Execution plan for Update statement in sql server

UPDATE statements are against one table at a time. Depending on the structure of the table, and the values to be updated.
See the update statement in
UPDATE NewAddress
SET [City] = 'Pune',
[ModifiedDate] = GETDATE()
WHERE [City] = 'Monroe' ;
See the execution plan

Let's begin reading this execution plan in the physical operation order, from right to left. The first operator is a Non Clustered Index Scan, which retrieves all of the necessary rows from a non-clustered index, scanning through them, and one row at a time. This is not particularly efficient and should be a flag to you that perhaps the table needs better indexes to speed performance. The purpose of this operator is to identify all the rows WHERE [City] = 'Monroe', and then send them to the next operator.

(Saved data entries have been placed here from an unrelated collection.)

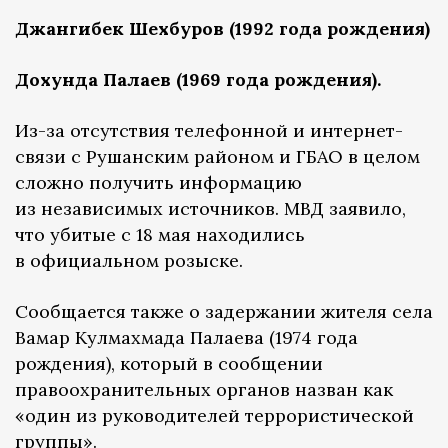
Джангибек
Шехбуров
(1992 года рождения)
Дохунда Палаев (1969 года рождения).
Из-за отсутствия телефонной и интернет-
связи с Рушанским районом и ГБАО в целом
сложно получить информацию
из независимых источников. МВД заявило,
что убитые с 18 мая находились
в официальном розыске.
Сообщается также о задержании жителя села
Вамар Кулмахмада Палаева (1974 года
рождения), который в сообщении
правоохранительных органов назван как
«один из руководителей террористической
группы».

The next three operators are all Compute Scalar operators, which we have seen before. In this case, they are used to evaluate expressions and to produce a computed scalar value, such as the GETDATE () function used in the query.


Now we get to the core of the UPDATE statement, the Table Update operator. In this case, the values being updated are part of a clustered index. So this operator identifies the rows to be updated, and updates them. Last of all, we see the generic T-SQL Language Element catchall operator, which tells us that an UPDATE operation has been completed.